As the real-life horror builds and the bodies pile up, Babydoll comes face to face with the High Roller. In the theatrical cut of the movie, this scene was cut altogether. That’s a shame because it really provides a nexus for understanding the film’s ending. Instead of the lobotomist/”High Roller” being an evil figure, Baby imagines him as charming and inviting. He says he has no intention of “taking her” unless she wants it. He offers her a release, a complete, permanent escape from reality. As Baby kisses him, the lobotomy is complete, and we cut back to Baby in the chair, a vacant look on her face.
Everything we had just seen was a spruced-up version of an inmate’s attempt to escape an oppressive institution that still ended in her being lobotomized anyway.
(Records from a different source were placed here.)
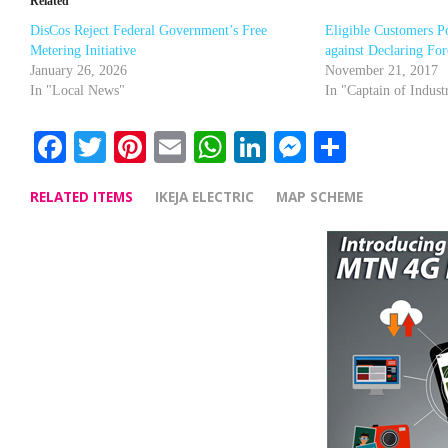
Related
DisCos Reject Federal Government’s Free
Eligible Customers P
Metering Initiative
against Declaring Fo
January 26, 2026
November 21, 2017
In "Local News"
In "Captain of Indust
Facebook
Twitter
Pinterest
Email
WhatsApp
LinkedIn
Messenge
Share
RELATED ITEMS
IKEJA ELECTRIC
MAP SCHEME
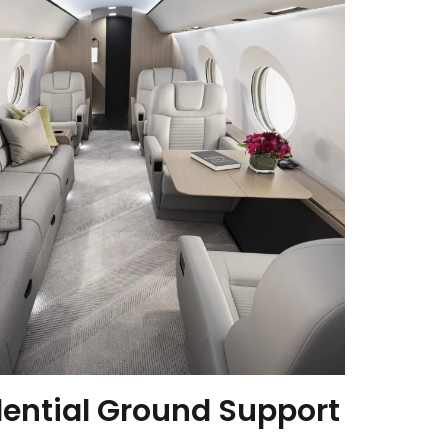
dential Ground Support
Her only respite is being free in her mind, imagining the escape of Sweet Pea. The film essentially delivered a cinematic “sucker punch”, affirming to the audience that this was no tale of action or even escape from a glitzy brothel. This was the story of a government institution abusing a woman who couldn’t fight her way out. We were complicit in glorifying this tale and refused to confront what was actually going on.
But then again, maybe the movie’s not about that. Maybe the film is about fighting back, with everything that we have. Even when all bets seem off, Babydoll still finds a way to escape her predicament by going into her own mind. We write our own story.
Sucker Punch is the movie I’ve thought about the most. It’s also the movie I’ve watched the most. Hell, I practically listen to the soundtrack daily! For a critic, that’s hard to admit to loving a reviled movie, but it’s true. Sucker Punch is the towering masterwork of Zack Snyder’s career, one that rewards watching and rewatching, and has important things to say without making the audience’s interpretation for them.
Nearly ten years ago, Sucker Punch was a guilty pleasure to me. Now, I’m loud and proud of my love for it. Zack Snyder’s only original film is also his very best. There will never be another movie like it, and maybe that’s a good thing.
Rating: 10/10
Sucker Punch is now available on Digital HD and home video.